For Olivia, being a part of the Threshold program has been life changing. Eager for independence but anxious about leaving her close-knit family, Olivia overcame her initial homesickness and quickly grew to enjoy campus life and a circle of new friends. Over 18 months she has learned to live on her own, getting herself to classes, the dining hall and the gym and navigating Boston and Cambridge by public transportation. She holds two part-time internships at Lesley’s Office of Advancement and at the Boston Medical Center’s Autism Clinic.
“It was an amazing first year,” says her father. “It was her first time living away from us — she’s the baby of the family. For 21 years, she was never in the house alone — to go from that to living in a dorm full-time, independently … it’s a huge leap. She came home at the holidays and was a different person. And she continues to mature and to increase the aperture of her independence.”

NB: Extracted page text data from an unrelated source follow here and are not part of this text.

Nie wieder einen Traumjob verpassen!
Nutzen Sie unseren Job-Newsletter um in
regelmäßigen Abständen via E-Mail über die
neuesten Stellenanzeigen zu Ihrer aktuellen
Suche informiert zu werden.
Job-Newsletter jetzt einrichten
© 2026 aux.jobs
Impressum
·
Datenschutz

Gaffney and Kames were also impressed by Threshold’s Alumni Center, which is designed to serve graduates throughout their lives, whether they need help finding a job or housing, navigating social issues at work or at home or even planning for retirement.

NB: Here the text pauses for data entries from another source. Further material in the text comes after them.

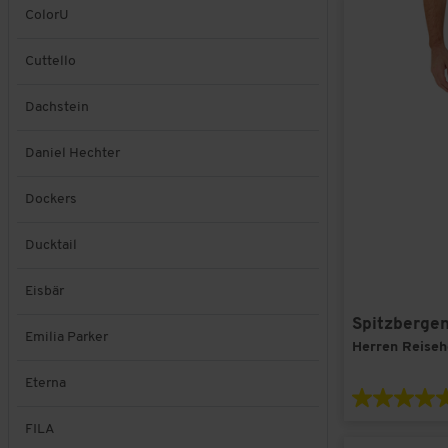
ColorU
Cuttello
Dachstein
Daniel Hechter
Dockers
Ducktail
Eisbär
Spitzberge
Emilia Parker
Herren Reiseh
Eterna
FILA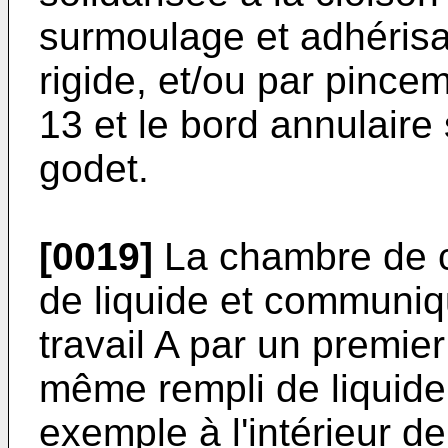
surmoulage et adhérisat
rigide, et/ou par pincem
13 et le bord annulaire
godet.
[0019]
La chambre de c
de liquide et communi
travail A par un premie
même rempli de liquide,
exemple à l'intérieur de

“The really vibrant alumni presence and the way the center is set up to support them for the rest of their lives was very appealing to us,” says Kames. “So many graduates live and work in the area — their social hubs extend from the alumni center so that when they need a new job, a new roommate, they have somewhere to go.”
Gaffney and Kames knew that they wanted to help the program, but they weren’t sure how.
“We sat down with Ernst and Cara (Gorham Streit, associate director of the Threshold Program) and said ‘what do you need?’ and they took some time to think about it and came back to us with these two top priorities — scholarships and expanding the services at the alumni center. It was great because they were two very concrete things that we could help with.”
“Chris and Karen’s magnificent gift relates directly to Lesley’s fundamental values by providing access to education for deserving students from diverse backgrounds and by serving the evolving needs of Threshold alumni,” says Tim Cross, vice president for Institutional Advancement. “We cannot thank them enough for their vision and generosity.”
“This commitment by Chris and Karen represents a significant investment in the future of Threshold, a signature Lesley program,” adds Interim President Richard Hansen. “It will enable and support the success of generations of Threshold students and their families as they engage with the challenges of living independently.”
Gaffney and Kames were happy to know that their gift would benefit the program immediately.
“We would love to see the program grow. We very much look at it in a tangible way, in that two young people will be able to go and enjoy this amazing experience and develop and become independent. In a world of sometime nebulous philanthropy, it feels good to focus on the tangible and to be able to make a difference right away.”
“I can’t overstate how impactful this gift is to our community,” says Gorham Streit, who also manages the alumni program. “It’s going to make a life-changing experience possible for students from very low-income backgrounds, and it doesn’t stop there. It will also fund continuing supports for those same students, and for hundreds of others, once they graduate and begin to navigate the world as independent adults. This gift will directly lift, and keep, young people with disabilities out of poverty. That’s pretty special.”